The decline was even worse than in February, when Macao’s government ordered the closure of the district’s 41 casinos for 15 days.
For the first four months of 2020, gaming revenue in Macao is down 68.7 percent from a year ago.
Three Las Vegas companies — Las Vegas Sands Corp., Wynn Resorts Ltd., and MGM Resorts International — operate properties on the Macao peninsula and on the nearby Cotai Strip.

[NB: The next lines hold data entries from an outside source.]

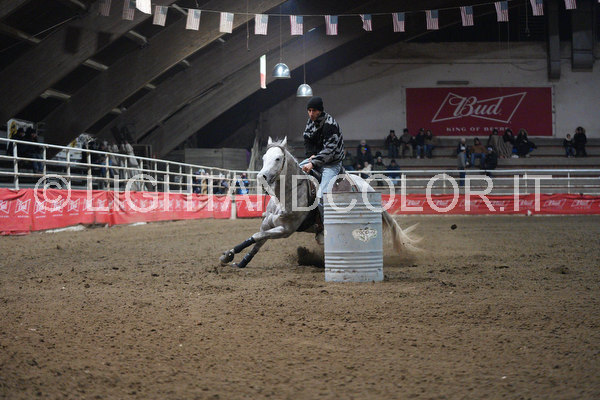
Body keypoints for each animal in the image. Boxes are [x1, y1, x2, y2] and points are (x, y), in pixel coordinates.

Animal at [219, 137, 419, 268]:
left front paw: (228, 255)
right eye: (263, 158)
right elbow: (257, 240)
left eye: (278, 158)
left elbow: (257, 237)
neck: (287, 195)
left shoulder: (285, 230)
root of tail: (367, 187)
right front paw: (237, 259)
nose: (262, 176)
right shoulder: (268, 224)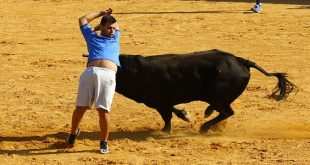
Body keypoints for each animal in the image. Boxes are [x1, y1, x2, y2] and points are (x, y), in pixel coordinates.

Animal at [115, 49, 294, 133]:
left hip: (219, 98)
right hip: (220, 98)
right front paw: (185, 116)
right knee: (223, 111)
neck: (135, 71)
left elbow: (167, 117)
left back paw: (205, 126)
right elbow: (174, 112)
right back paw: (209, 116)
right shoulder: (162, 102)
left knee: (226, 112)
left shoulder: (160, 102)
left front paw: (164, 131)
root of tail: (241, 61)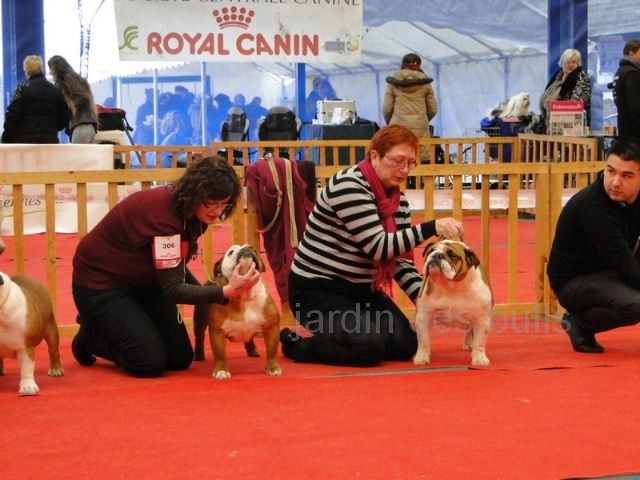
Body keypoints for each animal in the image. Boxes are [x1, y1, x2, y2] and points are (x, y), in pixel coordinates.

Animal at [192, 246, 282, 380]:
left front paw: (273, 368)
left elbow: (272, 350)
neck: (244, 296)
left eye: (253, 249)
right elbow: (220, 354)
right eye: (231, 252)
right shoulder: (217, 331)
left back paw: (253, 351)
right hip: (199, 322)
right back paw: (198, 356)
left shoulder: (272, 327)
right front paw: (221, 371)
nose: (247, 248)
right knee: (200, 337)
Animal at [416, 240, 496, 368]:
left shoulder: (482, 319)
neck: (451, 285)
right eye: (431, 251)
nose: (437, 255)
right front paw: (422, 357)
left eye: (452, 255)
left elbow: (479, 341)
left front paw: (479, 359)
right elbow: (424, 340)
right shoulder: (423, 317)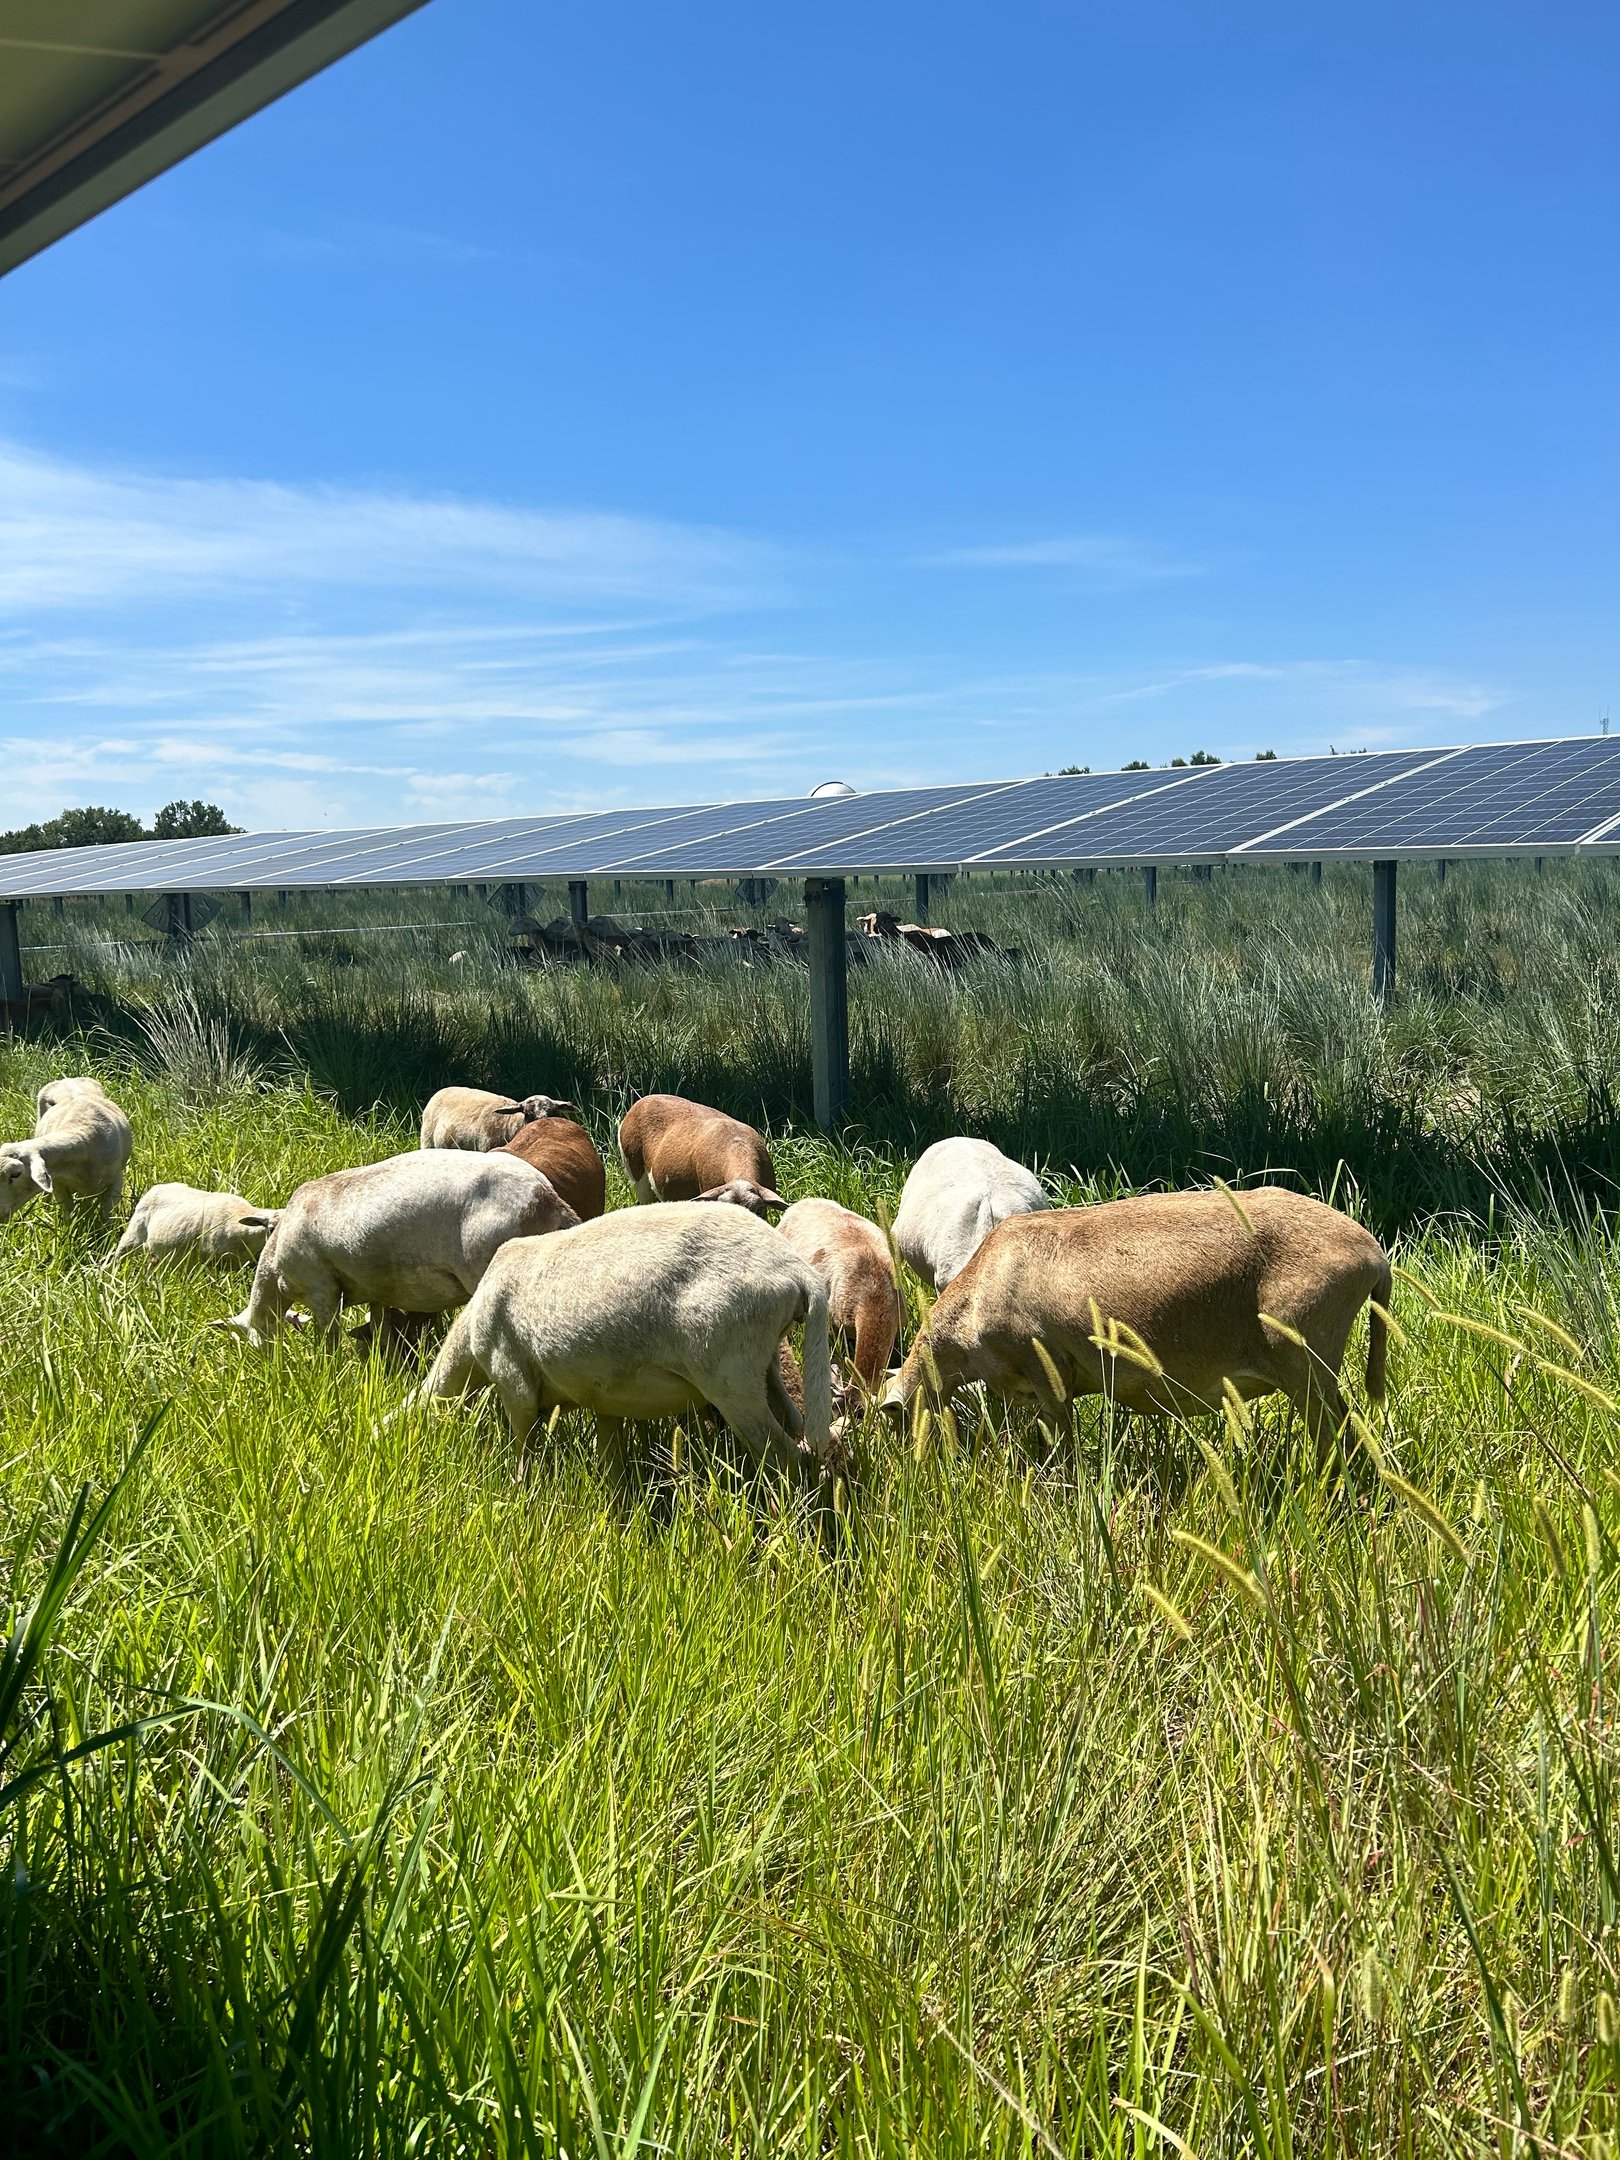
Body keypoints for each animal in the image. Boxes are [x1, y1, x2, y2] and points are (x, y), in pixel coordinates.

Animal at [0, 1076, 133, 1223]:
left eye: (15, 1174)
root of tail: (68, 1079)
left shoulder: (116, 1180)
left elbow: (106, 1215)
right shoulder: (58, 1183)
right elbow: (69, 1213)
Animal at [401, 1202, 831, 1483]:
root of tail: (796, 1271)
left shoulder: (513, 1381)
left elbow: (524, 1448)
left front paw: (523, 1494)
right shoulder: (602, 1397)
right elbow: (611, 1461)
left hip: (730, 1376)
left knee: (785, 1456)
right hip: (764, 1363)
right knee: (798, 1432)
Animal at [883, 1187, 1391, 1467]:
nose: (911, 1466)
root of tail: (1374, 1253)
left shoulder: (1046, 1368)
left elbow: (1062, 1438)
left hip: (1307, 1361)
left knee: (1340, 1437)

Those companies generate about 30 percent to 60 percent of their revenue in Macao.
In earnings calls by Sands last week and by MGM Thursday, executives said they are still committed to Macao and that expansions in Asia represent major opportunities for their companies.
“We will continue to invest in our properties and expand our offerings, especially on nongaming, with more suites and more room product,” MGM acting CEO Bill Hornbuckle said in an earnings call with investors on Thursday. “I look forward with working with the new chief executive in Macao and his administration.”
Sands executives had the same sentiments in their April 22 earnings call.
“Now is not the time to slow down on investment in Macao,” Chairman and CEO Sheldon Adelson said in remarks to investors.
Chief Operating Officer Rob Goldstein said he expects Macao and Singapore to rebound faster than Las Vegas, mainly because he doesn’t expect airlines in the United States to be able to deliver passengers to Southern Nevada as rapidly as the resorts will be able to gear up for customers.
Wynn spokesman Michael Weaver declined to comment and the company has not had its first-quarter earnings call yet.
The Review-Journal is owned by the family of Las Vegas Sands Corp. Chairman and CEO Sheldon Adelson. Las Vegas Sands operates six properties in Macao.